▶ [The problem]: If a line in the entries contains the word "clock", list it.

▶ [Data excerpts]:

☆ ☆ ☆ ☆

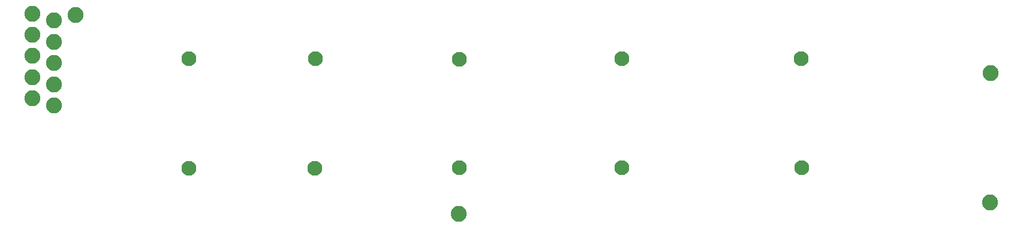
<source format=gbs>
G04 #@! TF.GenerationSoftware,KiCad,Pcbnew,7.0.1*
G04 #@! TF.CreationDate,2023-10-11T18:59:39-05:00*
G04 #@! TF.ProjectId,Touch_Board,546f7563-685f-4426-9f61-72642e6b6963,1*
G04 #@! TF.SameCoordinates,Original*
G04 #@! TF.FileFunction,Soldermask,Bot*
G04 #@! TF.FilePolarity,Negative*
%FSLAX46Y46*%
G04 Gerber Fmt 4.6, Leading zero omitted, Abs format (unit mm)*
G04 Created by KiCad (PCBNEW 7.0.1) date 2023-10-11 18:59:39*
%MOMM*%
%LPD*%
G01*
G04 APERTURE LIST*
%ADD10C,2.250000*%
%ADD11C,2.100000*%
G04 APERTURE END LIST*
D10*
X142822300Y-31724600D03*
D11*
X222989500Y-43544000D03*
D10*
X142822300Y-22724600D03*
D11*
X248409500Y-43554000D03*
X179709500Y-43604000D03*
D10*
X145922300Y-21924600D03*
X142822300Y-28724600D03*
D11*
X200109500Y-28174000D03*
D10*
X142822300Y-25724600D03*
D11*
X179719500Y-28154000D03*
X222999500Y-28134000D03*
X248369500Y-28074000D03*
D10*
X139822300Y-27724600D03*
D11*
X200069500Y-43554000D03*
X161919500Y-28144000D03*
D10*
X274989500Y-48414000D03*
X139822300Y-21724600D03*
X199989500Y-50014000D03*
X139789700Y-30724600D03*
X275089500Y-30114000D03*
D11*
X161909500Y-43574000D03*
D10*
X139822300Y-24724600D03*
X142822300Y-34724600D03*
X139822300Y-33724600D03*
M02*

</source>
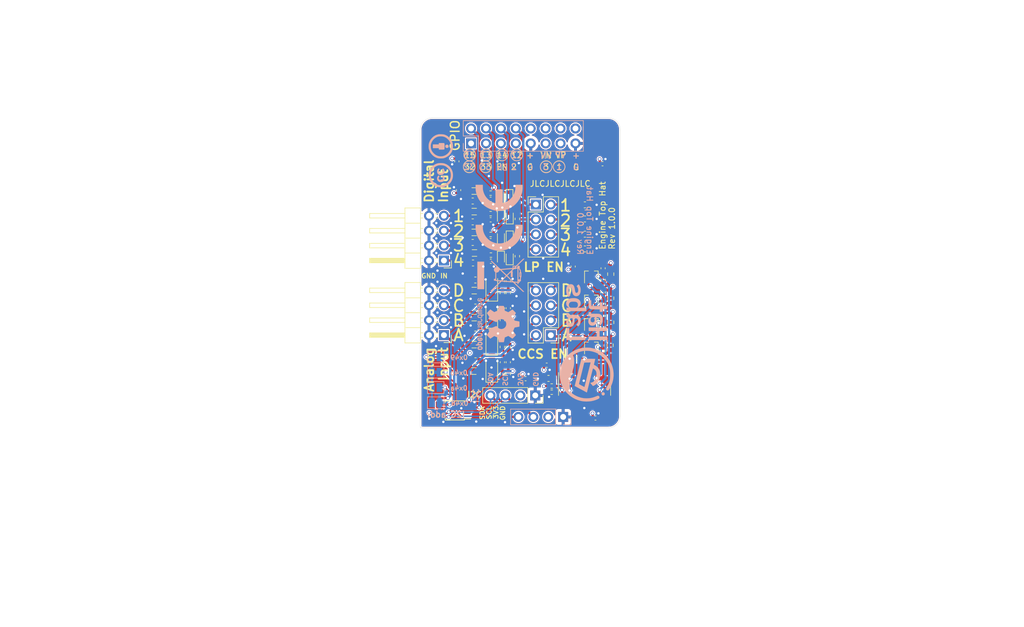
<source format=kicad_pcb>
(kicad_pcb (version 20211014) (generator pcbnew)

  (general
    (thickness 1.6)
  )

  (paper "A4")
  (title_block
    (title "Engine Top Hat for SH-ESP32")
    (date "2021-12-31")
    (rev "1.0.0")
    (company "Hat Labs Ltd")
    (comment 1 "https://creativecommons.org/licenses/by-sa/4.0")
    (comment 2 "To view a copy of this license, visit ")
    (comment 3 "This design is licensed under CC BY-SA 4.0.")
  )

  (layers
    (0 "F.Cu" signal)
    (1 "In1.Cu" power)
    (2 "In2.Cu" power)
    (31 "B.Cu" signal)
    (32 "B.Adhes" user "B.Adhesive")
    (33 "F.Adhes" user "F.Adhesive")
    (34 "B.Paste" user)
    (35 "F.Paste" user)
    (36 "B.SilkS" user "B.Silkscreen")
    (37 "F.SilkS" user "F.Silkscreen")
    (38 "B.Mask" user)
    (39 "F.Mask" user)
    (40 "Dwgs.User" user "User.Drawings")
    (41 "Cmts.User" user "User.Comments")
    (42 "Eco1.User" user "User.Eco1")
    (43 "Eco2.User" user "User.Eco2")
    (44 "Edge.Cuts" user)
    (45 "Margin" user)
    (46 "B.CrtYd" user "B.Courtyard")
    (47 "F.CrtYd" user "F.Courtyard")
    (48 "B.Fab" user)
    (49 "F.Fab" user)
  )

  (setup
    (pad_to_mask_clearance 0.05)
    (pcbplotparams
      (layerselection 0x00010fc_ffffffff)
      (disableapertmacros false)
      (usegerberextensions false)
      (usegerberattributes true)
      (usegerberadvancedattributes true)
      (creategerberjobfile true)
      (svguseinch false)
      (svgprecision 6)
      (excludeedgelayer false)
      (plotframeref false)
      (viasonmask false)
      (mode 1)
      (useauxorigin false)
      (hpglpennumber 1)
      (hpglpenspeed 20)
      (hpglpendiameter 15.000000)
      (dxfpolygonmode true)
      (dxfimperialunits true)
      (dxfusepcbnewfont true)
      (psnegative false)
      (psa4output false)
      (plotreference true)
      (plotvalue true)
      (plotinvisibletext false)
      (sketchpadsonfab false)
      (subtractmaskfromsilk false)
      (outputformat 1)
      (mirror false)
      (drillshape 0)
      (scaleselection 1)
      (outputdirectory "assembly")
    )
  )

  (net 0 "")
  (net 1 "GND")
  (net 2 "+3V3")
  (net 3 "Net-(C501-Pad1)")
  (net 4 "Net-(C502-Pad1)")
  (net 5 "/Digital input/In1")
  (net 6 "/Digital input/In2")
  (net 7 "/Digital input/In3")
  (net 8 "/Digital input/In4")
  (net 9 "/Digital input/InF1")
  (net 10 "/Digital input/InF2")
  (net 11 "/Digital input/InF3")
  (net 12 "/Digital input/InF4")
  (net 13 "Net-(C309-Pad1)")
  (net 14 "Net-(C310-Pad1)")
  (net 15 "Net-(C311-Pad1)")
  (net 16 "Net-(C312-Pad1)")
  (net 17 "Net-(C503-Pad1)")
  (net 18 "Net-(C504-Pad1)")
  (net 19 "/Analog input/Vin")
  (net 20 "/Analog input/InA")
  (net 21 "/Analog input/InB")
  (net 22 "/Analog input/InC")
  (net 23 "/Analog input/InD")
  (net 24 "/Analog input/InFA")
  (net 25 "/Analog input/InFB")
  (net 26 "/Analog input/InFC")
  (net 27 "/Analog input/InFD")
  (net 28 "/Analog input/ADC_A")
  (net 29 "/Analog input/ADC_B")
  (net 30 "/Analog input/ADC_C")
  (net 31 "/Analog input/ADC_D")
  (net 32 "/DI1")
  (net 33 "/DI2")
  (net 34 "/DI3")
  (net 35 "/DI4")
  (net 36 "/Analog input/SDA")
  (net 37 "/Analog input/SCL")
  (net 38 "/Analog input/IoutA")
  (net 39 "Net-(Q501-Pad2)")
  (net 40 "Net-(Q501-Pad1)")
  (net 41 "/Analog input/IoutB")
  (net 42 "Net-(Q502-Pad2)")
  (net 43 "Net-(Q502-Pad1)")
  (net 44 "/Analog input/IoutC")
  (net 45 "Net-(Q503-Pad2)")
  (net 46 "Net-(Q503-Pad1)")
  (net 47 "/Analog input/IoutD")
  (net 48 "Net-(Q504-Pad2)")
  (net 49 "Net-(Q504-Pad1)")
  (net 50 "/Analog input/ADDR")
  (net 51 "unconnected-(J403-Pad1)")
  (net 52 "unconnected-(J403-Pad3)")
  (net 53 "unconnected-(J403-Pad5)")
  (net 54 "unconnected-(J403-Pad7)")
  (net 55 "unconnected-(J403-Pad11)")
  (net 56 "unconnected-(J403-Pad12)")
  (net 57 "unconnected-(J403-Pad13)")
  (net 58 "unconnected-(J403-Pad14)")
  (net 59 "unconnected-(U502-Pad2)")

  (footprint "Capacitor_SMD:C_0402_1005Metric" (layer "F.Cu") (at 132.2 64.4 90))

  (footprint "Package_SO:SOIC-14_3.9x8.7mm_P1.27mm" (layer "F.Cu") (at 153.95 102.3 -90))

  (footprint "Connector_PinHeader_2.54mm:PinHeader_2x04_P2.54mm_Horizontal" (layer "F.Cu") (at 130 93.98 180))

  (footprint "Capacitor_SMD:C_0402_1005Metric" (layer "F.Cu") (at 143.9 101.4 180))

  (footprint "Capacitor_SMD:C_0402_1005Metric" (layer "F.Cu") (at 152 82.3 -90))

  (footprint "Capacitor_SMD:C_0402_1005Metric" (layer "F.Cu") (at 132.5 69.3 -90))

  (footprint "Capacitor_SMD:C_0402_1005Metric" (layer "F.Cu") (at 157.1 90.7 90))

  (footprint "Capacitor_SMD:C_0402_1005Metric" (layer "F.Cu") (at 152.6 98 180))

  (footprint "Capacitor_SMD:C_0603_1608Metric" (layer "F.Cu") (at 147.8 101.35 180))

  (footprint "Package_TO_SOT_SMD:SOT-323_SC-70" (layer "F.Cu") (at 155.1 91.9 90))

  (footprint "Resistor_SMD:R_0402_1005Metric" (layer "F.Cu") (at 157.1 92.7 90))

  (footprint "Resistor_SMD:R_0603_1608Metric" (layer "F.Cu") (at 158.4 91.8 -90))

  (footprint "Resistor_SMD:R_0402_1005Metric" (layer "F.Cu") (at 148.35 102.65))

  (footprint "Resistor_SMD:R_0402_1005Metric" (layer "F.Cu") (at 148.35 103.7 180))

  (footprint "Connector_PinSocket_2.54mm:PinSocket_1x04_P2.54mm_Vertical" (layer "F.Cu") (at 145.55 104.25 -90))

  (footprint "Capacitor_SMD:C_0402_1005Metric" (layer "F.Cu") (at 157 64.8 180))

  (footprint "Capacitor_SMD:C_0402_1005Metric" (layer "F.Cu") (at 155.8 108.1 180))

  (footprint "Package_TO_SOT_SMD:SOT-323_SC-70" (layer "F.Cu") (at 155.1 95.9 90))

  (footprint "Resistor_SMD:R_0402_1005Metric" (layer "F.Cu") (at 139.95 100.6 -90))

  (footprint "Capacitor_SMD:C_0402_1005Metric" (layer "F.Cu") (at 157 94.8 90))

  (footprint "Capacitor_SMD:C_0402_1005Metric" (layer "F.Cu") (at 140.95 98.6 90))

  (footprint "Resistor_SMD:R_0402_1005Metric" (layer "F.Cu") (at 157 96.7 90))

  (footprint "Resistor_SMD:R_0603_1608Metric" (layer "F.Cu") (at 158.3 95.7 -90))

  (footprint "Capacitor_SMD:C_0603_1608Metric" (layer "F.Cu") (at 134.9 71.15))

  (footprint "Capacitor_SMD:C_0603_1608Metric" (layer "F.Cu") (at 134.9 74.7))

  (footprint "Capacitor_SMD:C_0603_1608Metric" (layer "F.Cu") (at 134.9 78.2))

  (footprint "Capacitor_SMD:C_0603_1608Metric" (layer "F.Cu") (at 134.95 81.7))

  (footprint "Capacitor_SMD:C_0402_1005Metric" (layer "F.Cu") (at 137.95 70.85))

  (footprint "Capacitor_SMD:C_0402_1005Metric" (layer "F.Cu") (at 137.95 74.35))

  (footprint "Capacitor_SMD:C_0402_1005Metric" (layer "F.Cu") (at 137.95 77.9))

  (footprint "Capacitor_SMD:C_0402_1005Metric" (layer "F.Cu") (at 137.98 81.4))

  (footprint "Capacitor_SMD:C_0603_1608Metric" (layer "F.Cu") (at 154 79.3))

  (footprint "Capacitor_SMD:C_0603_1608Metric" (layer "F.Cu") (at 154 76.8))

  (footprint "Capacitor_SMD:C_0603_1608Metric" (layer "F.Cu") (at 154 74.2))

  (footprint "Capacitor_SMD:C_0603_1608Metric" (layer "F.Cu") (at 154 71.8))

  (footprint "Capacitor_SMD:C_0402_1005Metric" (layer "F.Cu") (at 157.1 86.7 90))

  (footprint "Capacitor_SMD:C_0402_1005Metric" (layer "F.Cu") (at 157.1 82.6 90))

  (footprint "Capacitor_SMD:C_0603_1608Metric" (layer "F.Cu") (at 135.375 98.35))

  (footprint "Capacitor_SMD:C_0603_1608Metric" (layer "F.Cu") (at 135.35 93.8))

  (footprint "Capacitor_SMD:C_0603_1608Metric" (layer "F.Cu") (at 135.35 89.2))

  (footprint "Capacitor_SMD:C_0603_1608Metric" (layer "F.Cu") (at 135.35 84.6))

  (footprint "Capacitor_SMD:C_0402_1005Metric" (layer "F.Cu") (at 139.95 98.6 90))

  (footprint "Capacitor_SMD:C_0402_1005Metric" (layer "F.Cu") (at 139.95 94 90))

  (footprint "Capacitor_SMD:C_0402_1005Metric" (layer "F.Cu") (at 139.95 89.4 90))

  (footprint "Capacitor_SMD:C_0402_1005Metric" (layer "F.Cu") (at 139.95 84.8 90))

  (footprint "Capacitor_SMD:C_0402_1005Metric" (layer "F.Cu") (at 140.95 94 90))

  (footprint "Capacitor_SMD:C_0402_1005Metric" (layer "F.Cu") (at 140.95 89.4 90))

  (footprint "Capacitor_SMD:C_0402_1005Metric" (layer "F.Cu") (at 140.95 84.8 90))

  (footprint "Capacitor_SMD:C_0402_1005Metric" (layer "F.Cu") (at 128.3 107.7 -90))

  (footprint "Diode_SMD:D_SOD-123F" (layer "F.Cu") (at 138.15 99.8 90))

  (footprint "Diode_SMD:D_SOD-123F" (layer "F.Cu") (at 138.15 95.2 90))

  (footprint "Diode_SMD:D_SOD-123F" (layer "F.Cu") (at 138.15 90.6 90))

  (footprint "Diode_SMD:D_SOD-123F" (layer "F.Cu") (at 138.15 86 90))

  (footprint "Inductor_SMD:L_0805_2012Metric" (layer "F.Cu") (at 135.15 69.45 180))

  (footprint "Inductor_SMD:L_0805_2012Metric" (layer "F.Cu") (at 135.15 72.95 180))

  (footprint "Inductor_SMD:L_0805_2012Metric" (layer "F.Cu") (at 135.15 76.5 180))

  (footprint "Inductor_SMD:L_0805_2012Metric" (layer "F.Cu") (at 135.2 80 180))

  (footprint "Inductor_SMD:L_0805_2012Metric" (layer "F.Cu") (at 135.0875 100.1 180))

  (footprint "Inductor_SMD:L_0805_2012Metric" (layer "F.Cu")
    (tedit 5F68FEF0) (tstamp 00000000-0000-0000-0000-000060dccf1e)
    (at 135.15 95.6 180)
    (descr "Inductor SMD 0805 (2012 Metric), square (rectangular) end terminal, IPC_7351 nominal, (Body size source: IPC-SM-782 page 80, https://www.pcb-3d.com/wordpress/wp-content/uploads/ipc-sm-782a_amendment_1_and_2.pdf), generated with kicad-footprint-generator")
    (tags "inductor")
    (property "LCSC" "C1017")
    (property "Sheetfile" "analog_input.kicad_sch")
    (property "Sheetname" "Analog input")
    (path "/00000000-0000-0000-0000-0000606cc7c9/00000000-0000-0000-0000-000060d707f5")
    (attr smd)
    (fp_text reference "FB502" (at 0 -1.55) (layer "F.SilkS") hide
      (effects (font (size 1 1) (thickness 0.15)))
      (tstamp 92761c09-a591-4c8e-af4d-e0e2262cb01d)
    )
    (fp_text value "GZ2012D601TF" (at 0 1.55) (layer "F.Fab") hide
      (effects (font (size 1 1) (thickness 0.15)))
      (tstamp 8a8c373f-9bc3-4cf7-8f41-4802da916698)
    )
    (fp_text user "${REFERENCE}" (at 0 0) (layer "F.Fab") hide
      (effects (font (size 0.5 0.5) (thickness 0.08)))
      (tstamp 1876c30c-72b2-4a8d-9f32-bf8b213530b4)
    )
    (fp_line (start -0.399622 0.56) (end 0.399622 0.56) (layer "F.SilkS") (width 0.12) (tstamp e11ae5a5-aa10-4f10-b346-f16e33c7899a))
    (fp_line (start -0.399622 -0.56) (end 0.399622 -0.56) (layer "F.SilkS") (width 0.12) (tstamp f23ac723-a36d-491d-9473-7ec0ffed332d))
    (fp_line (start 1.75 -0.85) (end 1.75 0.85) (layer "F.CrtYd") (width 0.05) (tstamp 54ed3ee1-891b-418e-ab9c-6a18747d7388))
    (fp_line (start 1.75 0.85) (end -1.75 0.85) (layer "F.CrtYd") (width 0.05) (tstamp 749d9ed0-2ff2-4b55-abc5-f7231ec3a
... [1833522 chars truncated]
</source>
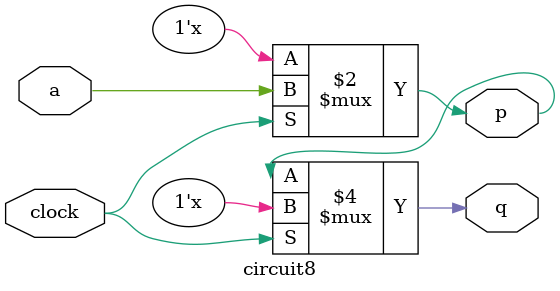
<source format=v>
module circuit8 (
	input clock,
	input a,
	output reg p,
	output reg q
);
	// sequential circuit
	// when clock is high, p = a. when clock is low, q = p.
	always @(*) begin
		p = clock ? a : p;
		q = ~clock  ? p : q;
   end
	
endmodule

</source>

☆ ☆ ☆ ☆

▶ [Output of the exercise]:
	input clock,
	// when clock is high, p = a. when clock is low, q = p.
		p = clock ? a : p;
		q = ~clock  ? p : q;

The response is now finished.